Ihre Aufgabe: Führen Sie den nachfolgenden Fachbeitrag über die höheren Bußgelder im niederländischen Wettbewerbsrecht im Anschluss an seinen letzten Satz weiter.

Ausgangstext:
18.07.2016Fachbeitrag

Internationales Wettbewerbsrecht:
Niederlande: Wettbewerbsverstöße kommen Sie teu(r)er zu stehen

Rechtskommentar:

Vom Startup bis zum Marktführer: Alle auf dem niederländischen Markt aktiven Unternehmen sowie deren Führungskräfte kommen mit dem Wettbewerbsrecht in Berührung. Bei einem Verstoß besteht immer die Gefahr eines erheblichen Bußgeldes oder einer anderen Sanktion. Nun hat eine Gesetzesänderung zur Folge, dass die Bußgelder ab dem 1. Juli 2016 bis zu 7,2 Millionen Euro oder aber 80% des globalen Jahresumsatzes betragen können. Diese Veränderung sollte buchstäblich einkalkuliert werden.

Beispiele für Verstöße

Das (europäische) Wettbewerbsrecht verbietet allerlei Verhaltensweisen, die einen gesunden Wettbewerb stören könnten. Wettbewerbsbeschränkende Absprachen über Preise, Produktion oder Marktverteilung und der Austausch von (wettbewerbsrelevanten) Informationen über Preise oder Kunden sind grundsätzlich verboten. Das Gleiche gilt für den Missbrauch einer wirtschaftlichen Machtposition. Außerdem bestimmen die Wettbewerbsvorschriften unter anderem, welche Absprachen im Hinblick auf Exklusiv- und Selektivvertrieb, Preise (einschließlich Margen und Rabatten), Marketing, Wettbewerbsverbote sowie Verkauf über das Internet getroffen werden dürfen. Auf dem Gebiet von Zusammenarbeit und Kooperation können Zusammenschlüsse, Übernahmen und bestimmte Arten von Joint Ventures unter die Fusionskontrolle fallen, wenn sie einen bestimmten Umfang haben.

Aufsichtsorgane der Europäischen Kommission und der niederländischen Wettbewerbsbehörde ACM (Autoriteit Consument en Markt) überwachen den lauteren Wettbewerb und das effektive Funktionieren der Marktkräfte auf dem europäischen und niederländischen Markt. Zwecks Aufrechterhaltung der Vorschriften stehen ihnen unterschiedliche Befugnisse zu. Sie können beispielsweise unangekündigte Wohnungsbesuche oder -durchsuchungen vornehmen sowie bei Verstößen hohe Bußgelder auferlegen.

Welche Veränderungen birgt der Gesetzentwurf?


Kurz vor Weihnachten 2015 wurde ein Gesetzentwurf verabschiedet, der zu einer erheblichen Anhebung der gesetzlichen Bußgeldgrenzen führt, die Unternehmen oder ihren Führungskräften durch die ACM auferlegt werden können. Die Bußgelder müssen eine abschreckendere Wirkung haben, so der Hintergrundgedanke.

Bereitgestellte Daten:
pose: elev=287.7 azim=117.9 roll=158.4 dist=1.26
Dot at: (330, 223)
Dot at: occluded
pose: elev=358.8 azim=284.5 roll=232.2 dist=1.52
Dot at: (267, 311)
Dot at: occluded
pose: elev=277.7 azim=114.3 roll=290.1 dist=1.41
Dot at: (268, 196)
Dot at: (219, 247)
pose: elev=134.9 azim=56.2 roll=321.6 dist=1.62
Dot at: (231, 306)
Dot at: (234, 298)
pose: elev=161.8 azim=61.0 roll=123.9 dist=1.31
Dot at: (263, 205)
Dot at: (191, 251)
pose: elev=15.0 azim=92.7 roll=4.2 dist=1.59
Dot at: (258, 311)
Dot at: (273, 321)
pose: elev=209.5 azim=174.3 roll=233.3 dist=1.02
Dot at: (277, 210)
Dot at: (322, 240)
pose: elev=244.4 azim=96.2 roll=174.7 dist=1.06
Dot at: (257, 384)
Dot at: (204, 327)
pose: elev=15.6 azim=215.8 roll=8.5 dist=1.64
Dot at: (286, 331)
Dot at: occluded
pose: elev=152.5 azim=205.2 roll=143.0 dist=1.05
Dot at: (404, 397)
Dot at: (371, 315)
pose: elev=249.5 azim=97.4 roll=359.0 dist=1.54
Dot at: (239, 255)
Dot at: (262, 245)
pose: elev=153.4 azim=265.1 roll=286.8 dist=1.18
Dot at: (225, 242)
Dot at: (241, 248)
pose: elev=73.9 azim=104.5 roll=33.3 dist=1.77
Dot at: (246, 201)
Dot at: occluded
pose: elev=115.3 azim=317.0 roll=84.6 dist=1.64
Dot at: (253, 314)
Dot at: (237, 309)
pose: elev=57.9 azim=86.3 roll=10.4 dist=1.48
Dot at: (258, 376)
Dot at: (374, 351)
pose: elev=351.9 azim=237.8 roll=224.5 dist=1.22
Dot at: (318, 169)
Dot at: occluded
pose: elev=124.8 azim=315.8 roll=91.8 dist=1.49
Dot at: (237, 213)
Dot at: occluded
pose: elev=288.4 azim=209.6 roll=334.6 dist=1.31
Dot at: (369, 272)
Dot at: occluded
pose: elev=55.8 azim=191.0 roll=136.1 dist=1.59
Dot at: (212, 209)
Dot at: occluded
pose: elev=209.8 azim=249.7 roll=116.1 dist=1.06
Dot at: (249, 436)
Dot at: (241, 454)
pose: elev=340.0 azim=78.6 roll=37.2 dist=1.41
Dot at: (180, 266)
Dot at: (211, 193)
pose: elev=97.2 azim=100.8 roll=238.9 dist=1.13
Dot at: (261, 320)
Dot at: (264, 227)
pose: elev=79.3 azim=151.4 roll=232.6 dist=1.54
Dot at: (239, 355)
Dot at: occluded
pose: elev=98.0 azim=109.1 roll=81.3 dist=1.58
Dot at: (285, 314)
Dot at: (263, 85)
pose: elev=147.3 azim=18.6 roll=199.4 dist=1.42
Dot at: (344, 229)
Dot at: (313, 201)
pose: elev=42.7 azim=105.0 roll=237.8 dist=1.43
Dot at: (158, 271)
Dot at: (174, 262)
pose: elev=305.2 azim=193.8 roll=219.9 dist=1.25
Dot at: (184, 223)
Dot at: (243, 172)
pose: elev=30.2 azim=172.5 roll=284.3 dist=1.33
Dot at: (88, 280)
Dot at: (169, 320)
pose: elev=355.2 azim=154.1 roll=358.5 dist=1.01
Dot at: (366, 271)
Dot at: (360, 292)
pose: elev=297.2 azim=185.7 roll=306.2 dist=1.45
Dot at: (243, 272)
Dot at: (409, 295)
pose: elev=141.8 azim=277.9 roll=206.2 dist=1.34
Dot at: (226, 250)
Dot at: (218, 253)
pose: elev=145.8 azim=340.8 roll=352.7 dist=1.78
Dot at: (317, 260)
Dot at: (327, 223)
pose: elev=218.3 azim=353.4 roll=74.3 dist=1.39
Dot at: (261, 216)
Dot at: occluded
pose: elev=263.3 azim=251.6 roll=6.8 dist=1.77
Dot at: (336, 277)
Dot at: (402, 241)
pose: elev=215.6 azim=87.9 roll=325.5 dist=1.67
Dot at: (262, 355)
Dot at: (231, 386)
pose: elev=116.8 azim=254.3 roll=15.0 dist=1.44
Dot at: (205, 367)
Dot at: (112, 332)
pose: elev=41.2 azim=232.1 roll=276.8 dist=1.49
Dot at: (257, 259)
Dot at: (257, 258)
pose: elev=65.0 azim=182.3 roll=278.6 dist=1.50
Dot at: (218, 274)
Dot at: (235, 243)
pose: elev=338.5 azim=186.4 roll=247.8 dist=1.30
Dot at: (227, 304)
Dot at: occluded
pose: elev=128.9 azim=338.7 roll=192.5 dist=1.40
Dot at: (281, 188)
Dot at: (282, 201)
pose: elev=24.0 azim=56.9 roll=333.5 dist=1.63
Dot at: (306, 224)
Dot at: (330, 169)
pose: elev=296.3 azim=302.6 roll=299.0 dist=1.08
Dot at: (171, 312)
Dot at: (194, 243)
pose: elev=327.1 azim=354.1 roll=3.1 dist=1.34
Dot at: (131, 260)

Ihre Lösung:
Die heutigen Bußgeldgrundsätze enthalten einen „absoluten“ und einen "relativen" Bußgeldhöchstsatz. Der absolute Bußgeldhöchstsatz, der Unternehmen oder Personen, die bei dem Verstoß die Leitung innehatten, durch die ACM auferlegt werden kann, beträgt nun 450.000 Euro. Der relative Bußgeldhöchstsatz, den die ACM gegen ein Unternehmen wegen eines schwerwiegenden Verstoßes verhängen kann, beträgt 10% des Jahresumsatzes dieses Unternehmens. Berücksichtigt wird dabei der Umsatz des gesamten Konzerns. Auferlegt wird jeweils der höhere dieser beiden Höchstsätze.

Die Gesetzesänderung tritt am 1. Juli 2016 in Kraft und enthält drei wichtige Folgen für die Bußgelder. Erstens wird der absolute Bußgeldhöchstsatz für Unternehmen und Führungskräfte auf 900.000 Euro angehoben und damit sozusagen verdoppelt.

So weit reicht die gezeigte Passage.